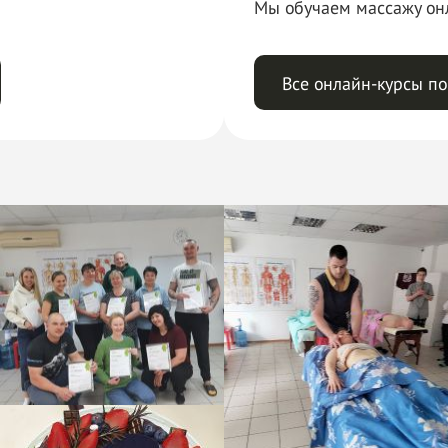
Мы обучаем массажу онл
Все онлайн-курсы п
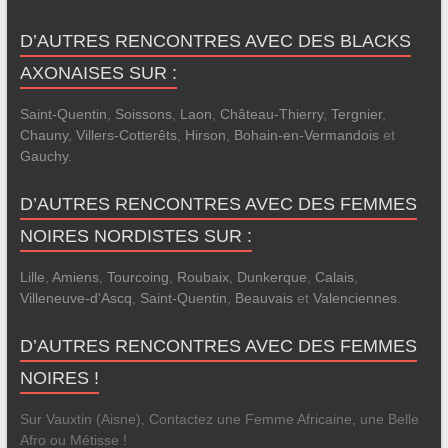
D’AUTRES RENCONTRES AVEC DES BLACKS
AXONAISES SUR :
Saint-Quentin
,
Soissons
,
Laon
,
Château-Thierry
,
Tergnier
,
Chauny
,
Villers-Cotterêts
,
Hirson
,
Bohain-en-Vermandois
et
Gauchy
.
D’AUTRES RENCONTRES AVEC DES FEMMES
NOIRES NORDISTES SUR :
Lille
,
Amiens
,
Tourcoing
,
Roubaix
,
Dunkerque
,
Calais
,
Villeneuve-d'Ascq
,
Saint-Quentin
,
Beauvais
et
Valenciennes
.
D’AUTRES RENCONTRES AVEC DES FEMMES
NOIRES !
Sur Vauxtin (Aisne), Contactez une Femme Africaine, une Belle
Afro ou Métisse !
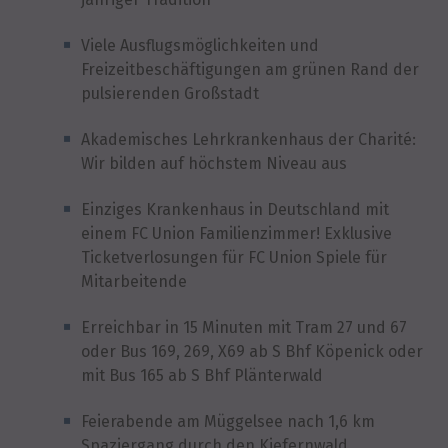
Viele Ausflugsmöglichkeiten und
Freizeitbeschäftigungen am grünen Rand der
pulsierenden Großstadt
Akademisches Lehrkrankenhaus der Charité:
Wir bilden auf höchstem Niveau aus
Einziges Krankenhaus in Deutschland mit
einem FC Union Familienzimmer! Exklusive
Ticketverlosungen für FC Union Spiele für
Mitarbeitende
Erreichbar in 15 Minuten mit Tram 27 und 67
oder Bus 169, 269, X69 ab S Bhf Köpenick oder
mit Bus 165 ab S Bhf Plänterwald
Feierabende am Müggelsee nach 1,6 km
Spaziergang durch den Kiefernwald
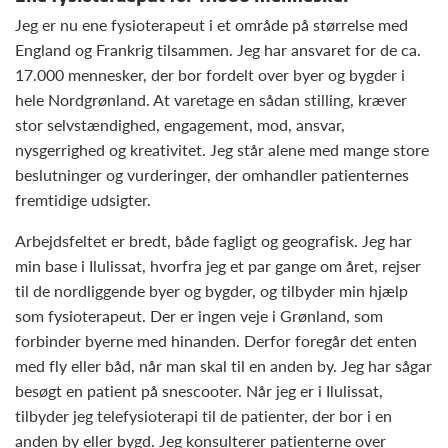
Jeg er nu ene fysioterapeut i et område på størrelse med
England og Frankrig tilsammen. Jeg har ansvaret for de ca.
17.000 mennesker, der bor fordelt over byer og bygder i
hele Nordgrønland. At varetage en sådan stilling, kræver
stor selvstændighed, engagement, mod, ansvar,
nysgerrighed og kreativitet. Jeg står alene med mange store
beslutninger og vurderinger, der omhandler patienternes
fremtidige udsigter.
Arbejdsfeltet er bredt, både fagligt og geografisk. Jeg har
min base i Ilulissat, hvorfra jeg et par gange om året, rejser
til de nordliggende byer og bygder, og tilbyder min hjælp
som fysioterapeut. Der er ingen veje i Grønland, som
forbinder byerne med hinanden. Derfor foregår det enten
med fly eller båd, når man skal til en anden by. Jeg har sågar
besøgt en patient på snescooter. Når jeg er i Ilulissat,
tilbyder jeg telefysioterapi til de patienter, der bor i en
anden by eller bygd. Jeg konsulterer patienterne over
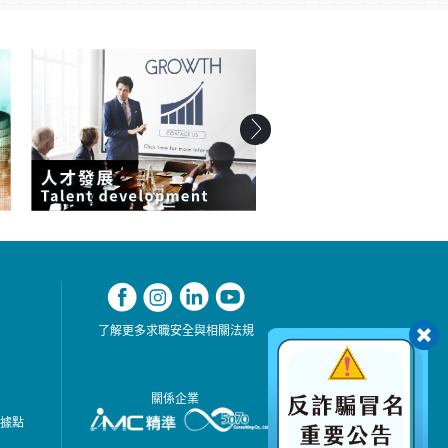
了解更多求職安全與相關法規
關係企業
務據點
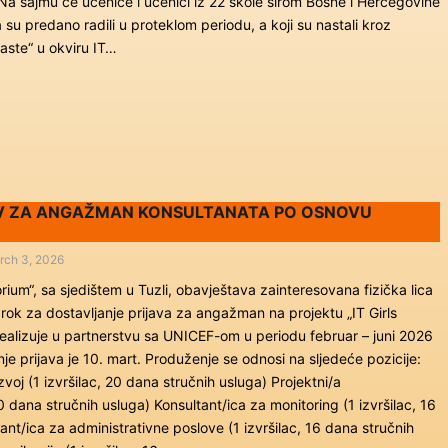
Na sajmu će učenice i učenici iz 22 škole širom Bosne i Hercegovine
 su predano radili u proteklom periodu, a koji su nastali kroz
waste“ u okviru IT…
IV ZA ANGAŽMAN KONSULTANATA PO OSNOVU
rch 3, 2026
um“, sa sjedištem u Tuzli, obavještava zainteresovana fizička lica
rok za dostavljanje prijava za angažman na projektu „IT Girls
 realizuje u partnerstvu sa UNICEF-om u periodu februar – juni 2026
e prijava je 10. mart. Produženje se odnosi na sljedeće pozicije:
zvoj (1 izvršilac, 20 dana stručnih usluga) Projektni/a
20 dana stručnih usluga) Konsultant/ica za monitoring (1 izvršilac, 16
ant/ica za administrativne poslove (1 izvršilac, 16 dana stručnih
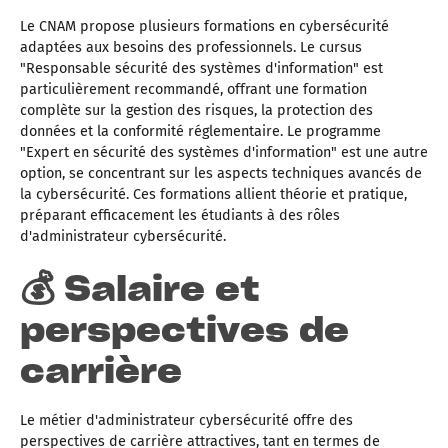
Le CNAM propose plusieurs formations en cybersécurité
adaptées aux besoins des professionnels. Le cursus
"Responsable sécurité des systèmes d'information" est
particulièrement recommandé, offrant une formation
complète sur la gestion des risques, la protection des
données et la conformité réglementaire. Le programme
"Expert en sécurité des systèmes d'information" est une autre
option, se concentrant sur les aspects techniques avancés de
la cybersécurité. Ces formations allient théorie et pratique,
préparant efficacement les étudiants à des rôles
d'administrateur cybersécurité.
💰 Salaire et
perspectives de
carrière
Le métier d'administrateur cybersécurité offre des
perspectives de carrière attractives, tant en termes de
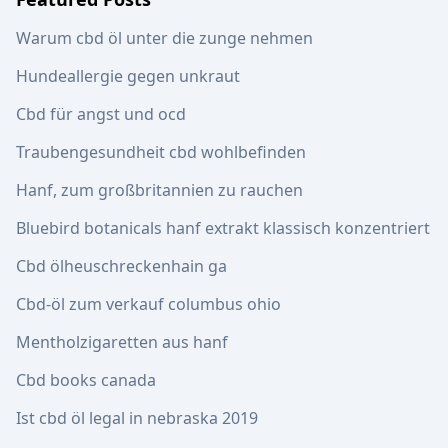
Warum cbd öl unter die zunge nehmen
Hundeallergie gegen unkraut
Cbd für angst und ocd
Traubengesundheit cbd wohlbefinden
Hanf, zum großbritannien zu rauchen
Bluebird botanicals hanf extrakt klassisch konzentriert
Cbd ölheuschreckenhain ga
Cbd-öl zum verkauf columbus ohio
Mentholzigaretten aus hanf
Cbd books canada
Ist cbd öl legal in nebraska 2019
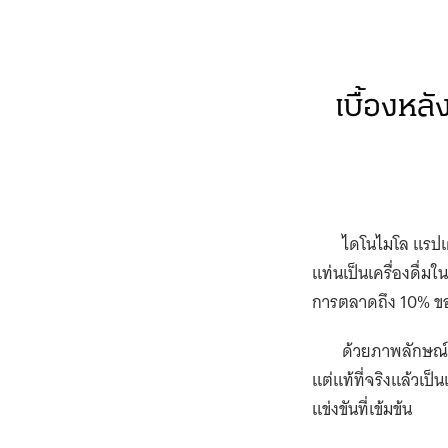
ระยะยาว
หมุดหมายต่อไ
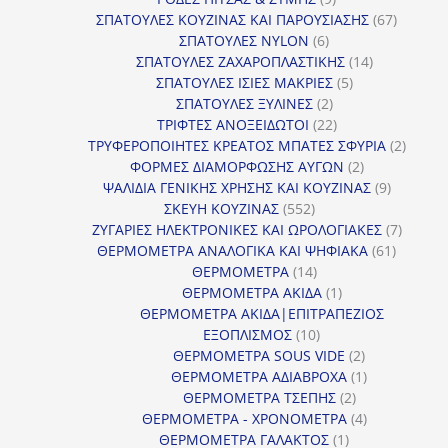
προϊόντα
67
ΣΠΑΤΟΥΛΕΣ ΚΟΥΖΙΝΑΣ ΚΑΙ ΠΑΡΟΥΣΙΑΣΗΣ
67
6
προϊόντ
ΣΠΑΤΟΥΛΕΣ NYLON
6
προϊόντα
14
ΣΠΑΤΟΥΛΕΣ ΖΑΧΑΡΟΠΛΑΣΤΙΚΗΣ
14
5
προϊόντα
ΣΠΑΤΟΥΛΕΣ ΙΣΙΕΣ ΜΑΚΡΙΕΣ
5
2
προϊόντα
ΣΠΑΤΟΥΛΕΣ ΞΥΛΙΝΕΣ
2
προϊόντα
22
ΤΡΙΦΤΕΣ ΑΝΟΞΕΙΔΩΤΟΙ
22
προϊόντα
2
ΤΡΥΦΕΡΟΠΟΙΗΤΕΣ ΚΡΕΑΤΟΣ ΜΠΑΤΕΣ ΣΦΥΡΙΑ
2
2
προϊόν
ΦΟΡΜΕΣ ΔΙΑΜΟΡΦΩΣΗΣ ΑΥΓΩΝ
2
προϊόντα
9
ΨΑΛΙΔΙΑ ΓΕΝΙΚΗΣ ΧΡΗΣΗΣ ΚΑΙ ΚΟΥΖΙΝΑΣ
9
552
προϊόντα
ΣΚΕΥΗ ΚΟΥΖΙΝΑΣ
552
προϊόντα
7
ΖΥΓΑΡΙΕΣ ΗΛΕΚΤΡΟΝΙΚΕΣ ΚΑΙ ΩΡΟΛΟΓΙΑΚΕΣ
7
61
προϊόν
ΘΕΡΜΟΜΕΤΡΑ ΑΝΑΛΟΓΙΚΑ ΚΑΙ ΨΗΦΙΑΚΑ
61
14
προϊόντ
ΘΕΡΜΟΜΕΤΡΑ
14
προϊόντα
1
ΘΕΡΜΟΜΕΤΡΑ ΑΚΙΔΑ
1
προϊόν
ΘΕΡΜΟΜΕΤΡΑ ΑΚΙΔΑ|ΕΠΙΤΡΑΠΕΖΙΟΣ
10
ΕΞΟΠΛΙΣΜΟΣ
10
προϊόντα
2
ΘΕΡΜΟΜΕΤΡΑ SOUS VIDE
2
προϊόντα
1
ΘΕΡΜΟΜΕΤΡΑ ΑΔΙΑΒΡΟΧΑ
1
2
προϊόν
ΘΕΡΜΟΜΕΤΡΑ ΤΣΕΠΗΣ
2
προϊόντα
4
ΘΕΡΜΟΜΕΤΡΑ - ΧΡΟΝΟΜΕΤΡΑ
4
1
προϊόντα
ΘΕΡΜΟΜΕΤΡΑ ΓΑΛΑΚΤΟΣ
1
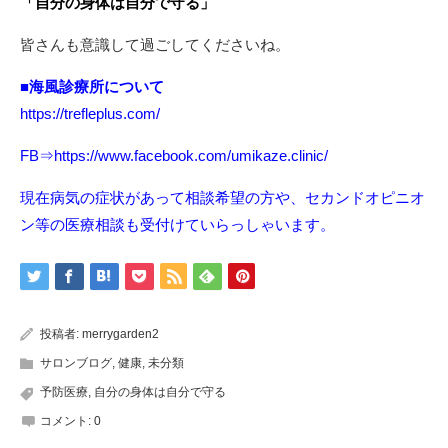
「自分の身体は自分で守る」
皆さんも意識して過ごしてくださいね。
■
海風診療所について
https://trefleplus.com/
FB⇒
https://www.facebook.com/umikaze.clinic/
現在病気の症状があって相談希望の方や、セカンドオピニオ
ン等の医療相談も受付けていらっしゃいます。
投稿者:
merrygarden2
サロンブログ
,
健康
,
未分類
予防医療
,
自分の身体は自分で守る
コメント:
0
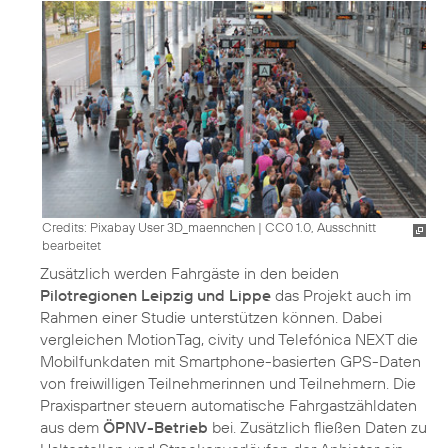
Credits: Pixabay User 3D_maennchen
|
CC0 1.0, Ausschnitt
bearbeitet
Zusätzlich werden Fahrgäste in den beiden
Pilotregionen Leipzig und Lippe
das Projekt auch im
Rahmen einer Studie unterstützen können. Dabei
vergleichen MotionTag, civity und Telefónica NEXT die
Mobilfunkdaten mit Smartphone-basierten GPS-Daten
von freiwilligen Teilnehmerinnen und Teilnehmern. Die
Praxispartner steuern automatische Fahrgastzähldaten
aus dem
ÖPNV-Betrieb
bei. Zusätzlich fließen Daten zu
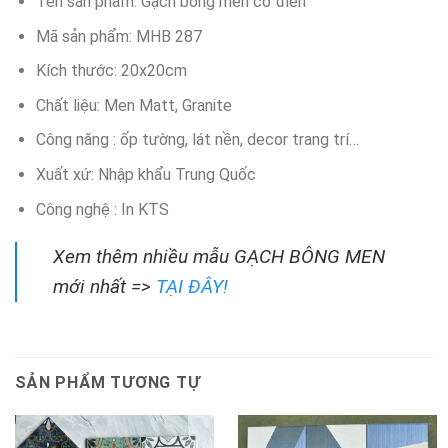
Tên sản phẩm: Gạch bông men cổ điển
Mã sản phẩm: MHB 287
Kích thước: 20x20cm
Chất liệu: Men Matt, Granite
Công năng : ốp tường, lát nền, decor trang trí…
Xuất xứ: Nhập khẩu Trung Quốc
Công nghệ : In KTS
Xem thêm nhiều mẫu GẠCH BÔNG MEN
mới nhất =>
TẠI ĐÂY!
SẢN PHẨM TƯƠNG TỰ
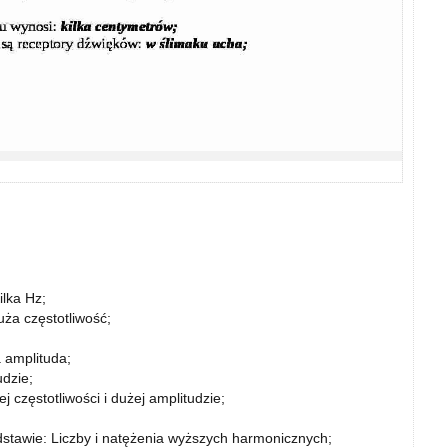
ilka Hz;
ża częstotliwość;
 amplituda;
dzie;
częstotliwości i dużej amplitudzie;
stawie: Liczby i natężenia wyższych harmonicznych;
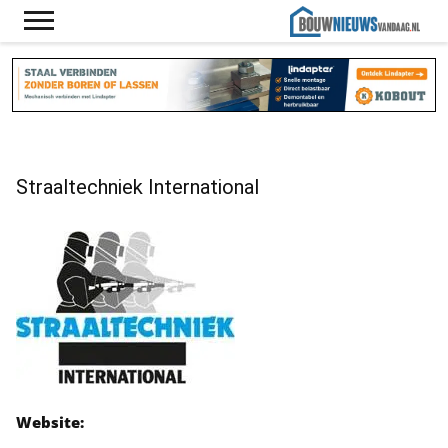
Straaltechniek International
Website:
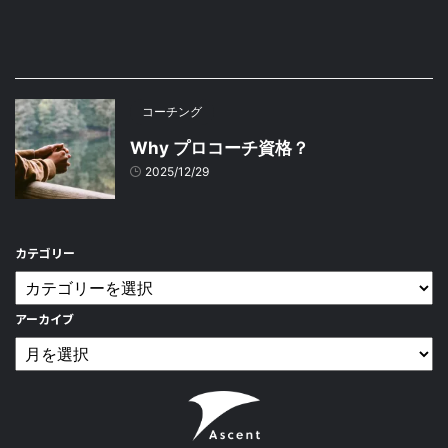
コーチング
Why プロコーチ資格？
2025/12/29
カテゴリー
アーカイブ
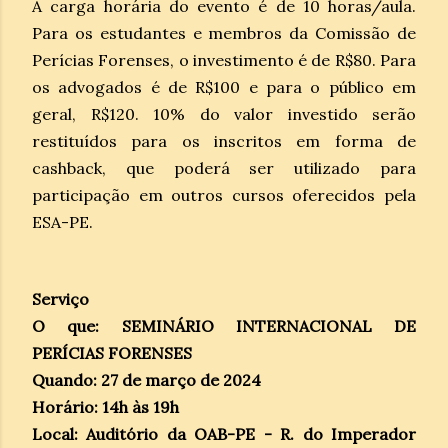
A carga horária do evento é de 10 horas/aula.
Para os estudantes e membros da Comissão de
Perícias Forenses, o investimento é de R$80. Para
os advogados é de R$100 e para o público em
geral, R$120. 10% do valor investido serão
restituídos para os inscritos em forma de
cashback, que poderá ser utilizado para
participação em outros cursos oferecidos pela
ESA-PE.
Serviço
O que: SEMINÁRIO INTERNACIONAL DE
PERÍCIAS FORENSES
Quando: 27 de março de 2024
Horário: 14h às 19h
Local: Auditório da OAB-PE - R. do Imperador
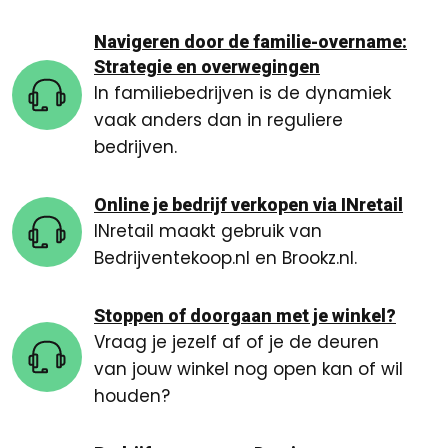
Navigeren door de familie-overname:
Strategie en overwegingen
In familiebedrijven is de dynamiek
vaak anders dan in reguliere
bedrijven.
Online je bedrijf verkopen via INretail
INretail maakt gebruik van
Bedrijventekoop.nl en Brookz.nl.
Stoppen of doorgaan met je winkel?
Vraag je jezelf af of je de deuren
van jouw winkel nog open kan of wil
houden?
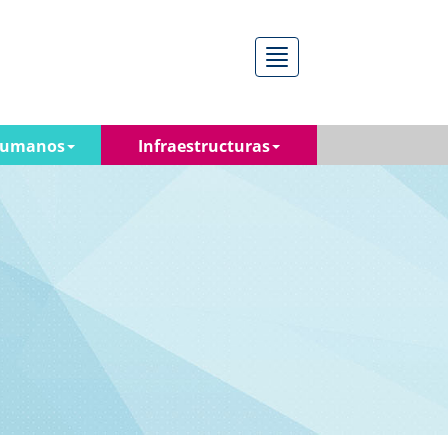
Menú
Humanos
Infraestructuras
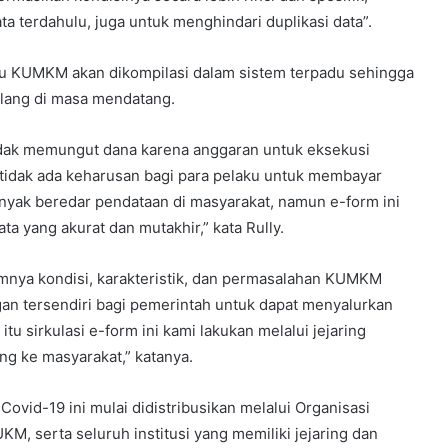
ta terdahulu, juga untuk menghindari duplikasi data”.
aku KUMKM akan dikompilasi dalam sistem terpadu sehingga
ulang di masa mendatang.
idak memungut dana karena anggaran untuk eksekusi
 tidak ada keharusan bagi para pelaku untuk membayar
yak beredar pendataan di masyarakat, namun e-form ini
a yang akurat dan mutakhir,” kata Rully.
gamnya kondisi, karakteristik, dan permasalahan KUMKM
gan tersendiri bagi pemerintah untuk dapat menyalurkan
tu sirkulasi e-form ini kami lakukan melalui jejaring
ng ke masyarakat,” katanya.
id-19 ini mulai didistribusikan melalui Organisasi
, serta seluruh institusi yang memiliki jejaring dan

YOUR INSTRUCTIONS:
When you reach the line with "Cbd-öl zum verkauf columbus ohio" in the records above, start writing out each line exactly, and stop after the line with "現在病気の症状があって相談希望の方や、セカンドオピニオ". Pictures stay out.

FINAL ANSWER:
Cbd-öl zum verkauf columbus ohio
Mentholzigaretten aus hanf
Cbd books canada
Ist cbd öl legal in nebraska 2019
ระยะยาว
หมุดหมายต่อไ
προϊόντα
67
ΣΠΑΤΟΥΛΕΣ ΚΟΥΖΙΝΑΣ ΚΑΙ ΠΑΡΟΥΣΙΑΣΗΣ
67
6
προϊόντ
ΣΠΑΤΟΥΛΕΣ NYLON
6
προϊόντα
14
ΣΠΑΤΟΥΛΕΣ ΖΑΧΑΡΟΠΛΑΣΤΙΚΗΣ
14
5
προϊόντα
ΣΠΑΤΟΥΛΕΣ ΙΣΙΕΣ ΜΑΚΡΙΕΣ
5
2
προϊόντα
ΣΠΑΤΟΥΛΕΣ ΞΥΛΙΝΕΣ
2
προϊόντα
22
ΤΡΙΦΤΕΣ ΑΝΟΞΕΙΔΩΤΟΙ
22
προϊόντα
2
ΤΡΥΦΕΡΟΠΟΙΗΤΕΣ ΚΡΕΑΤΟΣ ΜΠΑΤΕΣ ΣΦΥΡΙΑ
2
2
προϊόν
ΦΟΡΜΕΣ ΔΙΑΜΟΡΦΩΣΗΣ ΑΥΓΩΝ
2
προϊόντα
9
ΨΑΛΙΔΙΑ ΓΕΝΙΚΗΣ ΧΡΗΣΗΣ ΚΑΙ ΚΟΥΖΙΝΑΣ
9
552
προϊόντα
ΣΚΕΥΗ ΚΟΥΖΙΝΑΣ
552
προϊόντα
7
ΖΥΓΑΡΙΕΣ ΗΛΕΚΤΡΟΝΙΚΕΣ ΚΑΙ ΩΡΟΛΟΓΙΑΚΕΣ
7
61
προϊόν
ΘΕΡΜΟΜΕΤΡΑ ΑΝΑΛΟΓΙΚΑ ΚΑΙ ΨΗΦΙΑΚΑ
61
14
προϊόντ
ΘΕΡΜΟΜΕΤΡΑ
14
προϊόντα
1
ΘΕΡΜΟΜΕΤΡΑ ΑΚΙΔΑ
1
προϊόν
ΘΕΡΜΟΜΕΤΡΑ ΑΚΙΔΑ|ΕΠΙΤΡΑΠΕΖΙΟΣ
10
ΕΞΟΠΛΙΣΜΟΣ
10
προϊόντα
2
ΘΕΡΜΟΜΕΤΡΑ SOUS VIDE
2
προϊόντα
1
ΘΕΡΜΟΜΕΤΡΑ ΑΔΙΑΒΡΟΧΑ
1
2
προϊόν
ΘΕΡΜΟΜΕΤΡΑ ΤΣΕΠΗΣ
2
προϊόντα
4
ΘΕΡΜΟΜΕΤΡΑ - ΧΡΟΝΟΜΕΤΡΑ
4
1
προϊόντα
ΘΕΡΜΟΜΕΤΡΑ ΓΑΛΑΚΤΟΣ
1
「自分の身体は自分で守る」
皆さんも意識して過ごしてくださいね。
■
海風診療所について
https://trefleplus.com/
FB⇒
https://www.facebook.com/umikaze.clinic/
現在病気の症状があって相談希望の方や、セカンドオピニオ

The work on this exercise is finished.